Description tinozzo123 2022-07-09 10:00:02 UTC
The behavior of the Nintendo Switch Pro Controller player LED on Linux is this: the first time it's connected the first led turns on, the second time it's connected the first two LEDs (not just the second) turn on, the third time the first three LEDs (not just the third) turn on, the fourth time all LEDs (not just the fourth) turn on, and then it cycles back to the beginning.

This is completely different from the behavior when connected to the Switch console, where only one player LED ever turns on, and it's the one associated with the player (first LED for player one, second LED for player two...), not the number of times it's been connected.

It seems that joycond, a userspace daemon, does fix this, but there shouldn't be the need of using a daemon for something simple like this.

I don't know if from the kernel it's possible to get the "player number", but it would still be an improvement to only have one LED turning on.

Tested on a Pro Controller 050000007e0500000920000001800000, don't own a Joy-Con (both are managed by hid-nintendo).

Finally, this is just my opinion.
Comment 1 tinozzo123 2022-07-10 20:05:06 UTC
I gave a look to hid-nintendo.c to see why it behaves like this.
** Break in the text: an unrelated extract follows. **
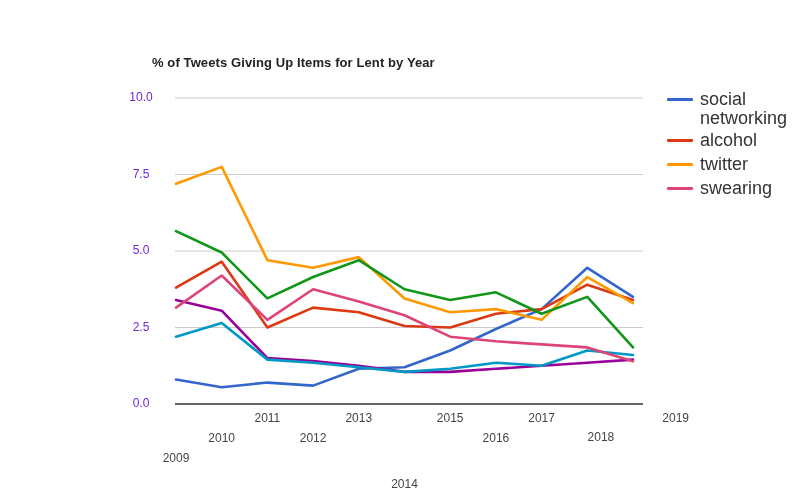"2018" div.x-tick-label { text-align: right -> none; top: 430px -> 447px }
From what I think I've gathered:

The static variable that controls the LED number is `input_num`.
It increases by 1 (and resets to 1 when it reaches 5) every time after LEDs are initialized (`joycon_leds_create`). It never decreases.
Finally, the reason why multiple LEDs are turned on instead of just one, seems to be in `led->brightness = ((i + 1) <= input_num) ? 1 : 0;` (it's a `<=` instead of a `==`).

Instead of doing this, would it be possible to have a static variable that increases by 1 when a controller is connected (`nintendo_hid_probe`) and decreases by 1 when disconnected `nintendo_hid_remove`? (With the necessary mutexes, of course.)

I don't know how to test kernel stuff, so that's why I'm just leaving this comment.
Comment 2 tinozzo123 2022-07-11 09:26:13 UTC
I just realized that using one global counter would have a problem.
If two controllers are connected, player one disconnects, then a controller is connected, they will both be "player two" according to the leds.

The solution would be to store the controllers in a list, and when a controller disconnects either:
 - All the player of a higher number will shift to the left, and the leds updated accordingly;
 - Leave an empty slot. When a controller is connected, it takes the first empty slot available (this is what's done on the Switch console).
Comment 3 nf.pereira 2022-10-31 22:50:43 UTC
Yes, any of those 2 solutions would be better than the current implementation IMO.